## Job item
Copy the rows word for word, starting at the line with "BEI-250623-002" and ending after the line with "Louiseville".

BEGIN

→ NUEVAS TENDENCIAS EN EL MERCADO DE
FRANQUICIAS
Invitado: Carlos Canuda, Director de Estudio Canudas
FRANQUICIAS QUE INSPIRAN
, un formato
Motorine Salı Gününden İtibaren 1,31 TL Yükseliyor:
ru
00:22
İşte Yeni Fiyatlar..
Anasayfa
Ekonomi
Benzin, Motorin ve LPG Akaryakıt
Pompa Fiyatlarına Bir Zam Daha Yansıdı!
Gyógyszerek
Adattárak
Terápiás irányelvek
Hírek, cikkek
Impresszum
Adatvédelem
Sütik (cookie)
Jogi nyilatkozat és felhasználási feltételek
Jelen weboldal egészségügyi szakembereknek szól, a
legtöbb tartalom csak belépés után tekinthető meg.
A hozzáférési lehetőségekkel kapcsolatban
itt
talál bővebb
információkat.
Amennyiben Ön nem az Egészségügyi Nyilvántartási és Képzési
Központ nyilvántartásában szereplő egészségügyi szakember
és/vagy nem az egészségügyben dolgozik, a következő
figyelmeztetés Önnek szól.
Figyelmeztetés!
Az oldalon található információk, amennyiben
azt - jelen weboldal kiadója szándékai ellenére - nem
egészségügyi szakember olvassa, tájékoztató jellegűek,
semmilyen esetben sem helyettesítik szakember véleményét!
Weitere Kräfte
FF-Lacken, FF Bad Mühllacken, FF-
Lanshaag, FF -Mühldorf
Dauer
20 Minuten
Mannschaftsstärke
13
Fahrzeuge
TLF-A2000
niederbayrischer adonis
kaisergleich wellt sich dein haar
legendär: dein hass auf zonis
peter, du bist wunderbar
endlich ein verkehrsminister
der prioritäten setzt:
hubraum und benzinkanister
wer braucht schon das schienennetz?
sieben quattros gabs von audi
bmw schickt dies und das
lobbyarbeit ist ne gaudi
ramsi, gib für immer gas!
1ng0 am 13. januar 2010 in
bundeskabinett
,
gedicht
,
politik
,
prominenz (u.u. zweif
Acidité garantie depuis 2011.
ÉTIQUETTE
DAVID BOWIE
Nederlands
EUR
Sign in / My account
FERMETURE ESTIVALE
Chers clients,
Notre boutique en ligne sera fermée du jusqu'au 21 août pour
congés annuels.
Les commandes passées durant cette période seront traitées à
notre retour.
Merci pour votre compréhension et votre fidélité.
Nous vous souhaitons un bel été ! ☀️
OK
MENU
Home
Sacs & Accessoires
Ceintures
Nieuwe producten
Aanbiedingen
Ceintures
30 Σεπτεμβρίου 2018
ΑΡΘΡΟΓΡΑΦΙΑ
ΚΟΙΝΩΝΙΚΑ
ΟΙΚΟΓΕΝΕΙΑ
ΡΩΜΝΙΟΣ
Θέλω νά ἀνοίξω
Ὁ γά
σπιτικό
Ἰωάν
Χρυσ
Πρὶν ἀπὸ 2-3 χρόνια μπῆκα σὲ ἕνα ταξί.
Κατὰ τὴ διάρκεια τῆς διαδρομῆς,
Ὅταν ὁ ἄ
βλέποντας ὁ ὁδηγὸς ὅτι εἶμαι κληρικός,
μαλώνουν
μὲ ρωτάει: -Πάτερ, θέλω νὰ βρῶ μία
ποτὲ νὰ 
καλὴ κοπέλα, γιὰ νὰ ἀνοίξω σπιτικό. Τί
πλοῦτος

END
BEGIN

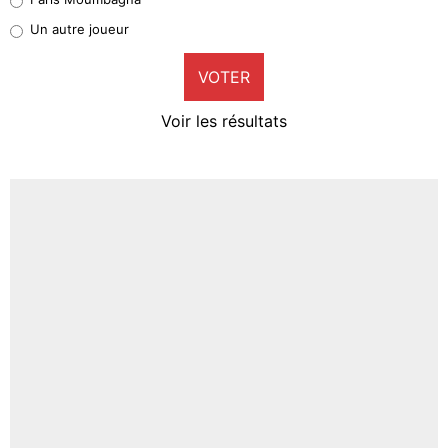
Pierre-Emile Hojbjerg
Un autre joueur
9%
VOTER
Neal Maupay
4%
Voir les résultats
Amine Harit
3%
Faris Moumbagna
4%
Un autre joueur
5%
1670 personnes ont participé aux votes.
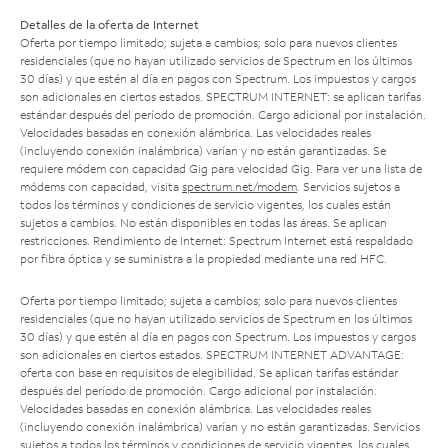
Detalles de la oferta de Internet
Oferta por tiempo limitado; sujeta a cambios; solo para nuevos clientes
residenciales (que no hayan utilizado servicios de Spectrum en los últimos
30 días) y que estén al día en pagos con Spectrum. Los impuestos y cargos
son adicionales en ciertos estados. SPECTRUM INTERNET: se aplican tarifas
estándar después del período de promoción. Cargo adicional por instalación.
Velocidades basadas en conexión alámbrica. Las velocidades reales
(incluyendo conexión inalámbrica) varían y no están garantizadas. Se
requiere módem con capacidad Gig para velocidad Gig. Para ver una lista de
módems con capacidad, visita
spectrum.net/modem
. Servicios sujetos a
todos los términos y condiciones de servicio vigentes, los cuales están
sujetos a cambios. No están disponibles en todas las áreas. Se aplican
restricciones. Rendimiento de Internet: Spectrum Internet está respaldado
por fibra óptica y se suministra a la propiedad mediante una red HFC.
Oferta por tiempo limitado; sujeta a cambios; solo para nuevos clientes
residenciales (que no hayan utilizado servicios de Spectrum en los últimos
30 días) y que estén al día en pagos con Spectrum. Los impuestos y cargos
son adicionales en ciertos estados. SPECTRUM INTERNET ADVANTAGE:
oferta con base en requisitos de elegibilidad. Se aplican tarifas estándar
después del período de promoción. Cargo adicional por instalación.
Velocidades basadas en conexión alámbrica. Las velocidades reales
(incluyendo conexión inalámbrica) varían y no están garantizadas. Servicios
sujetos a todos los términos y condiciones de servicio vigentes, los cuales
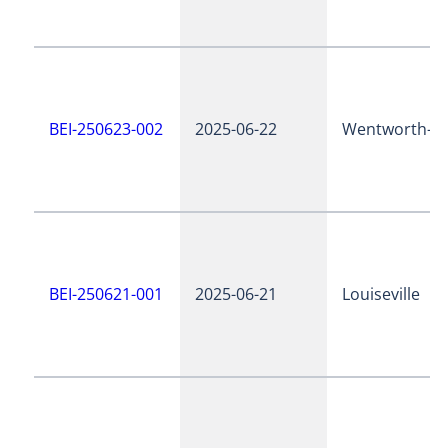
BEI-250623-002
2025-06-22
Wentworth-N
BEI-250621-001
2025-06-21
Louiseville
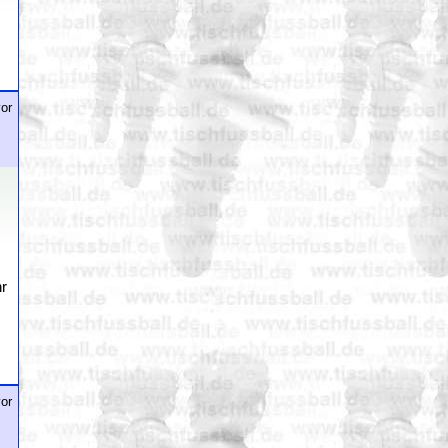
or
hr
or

END
BEGIN

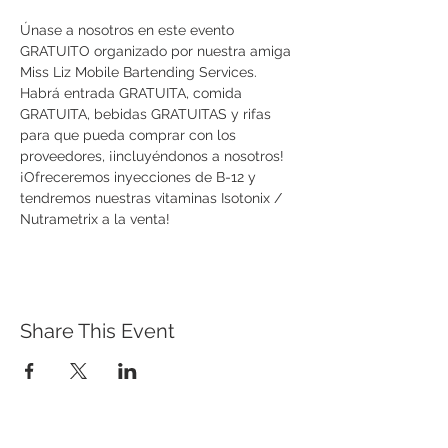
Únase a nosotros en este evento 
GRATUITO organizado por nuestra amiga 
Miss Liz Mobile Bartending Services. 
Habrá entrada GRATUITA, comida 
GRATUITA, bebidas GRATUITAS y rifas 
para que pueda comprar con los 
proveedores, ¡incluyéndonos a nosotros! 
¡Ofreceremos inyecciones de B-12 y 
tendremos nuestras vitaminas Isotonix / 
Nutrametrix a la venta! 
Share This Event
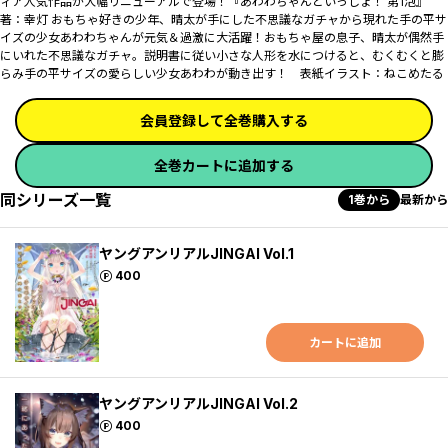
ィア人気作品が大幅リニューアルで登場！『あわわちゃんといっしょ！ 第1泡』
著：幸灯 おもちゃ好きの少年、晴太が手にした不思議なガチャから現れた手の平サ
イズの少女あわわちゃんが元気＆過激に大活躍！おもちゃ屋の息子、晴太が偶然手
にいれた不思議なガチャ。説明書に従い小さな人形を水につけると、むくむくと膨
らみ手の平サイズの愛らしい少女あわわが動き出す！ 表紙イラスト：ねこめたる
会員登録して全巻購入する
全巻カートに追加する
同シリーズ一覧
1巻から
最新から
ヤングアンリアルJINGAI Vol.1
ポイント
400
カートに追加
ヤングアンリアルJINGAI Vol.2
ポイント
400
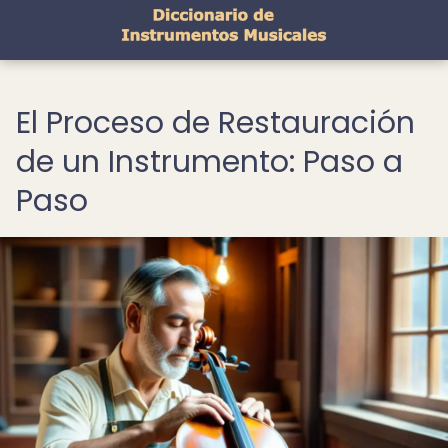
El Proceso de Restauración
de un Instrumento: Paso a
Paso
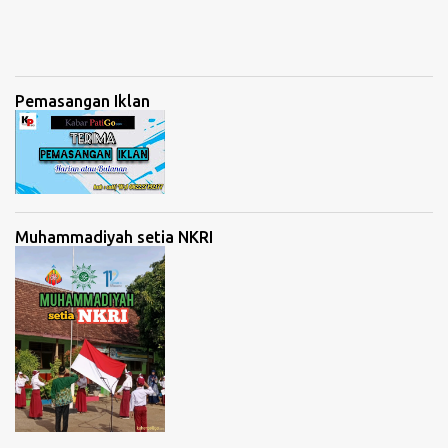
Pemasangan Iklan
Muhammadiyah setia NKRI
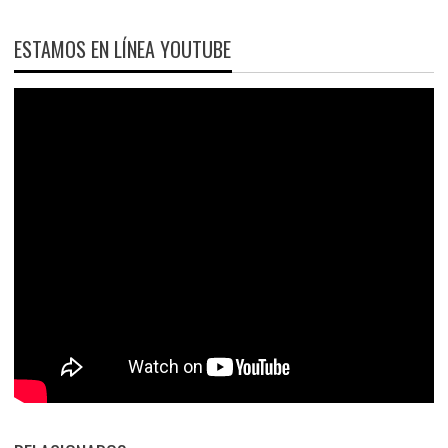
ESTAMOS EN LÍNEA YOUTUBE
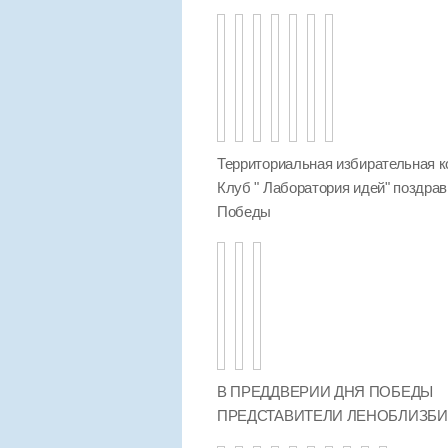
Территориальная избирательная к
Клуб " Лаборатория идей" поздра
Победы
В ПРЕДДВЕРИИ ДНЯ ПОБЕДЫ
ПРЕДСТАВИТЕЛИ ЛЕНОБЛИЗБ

END

## Result below
BEI-250623-002
2025-06-22
Wentworth-N
BEI-250621-001
2025-06-21
Louiseville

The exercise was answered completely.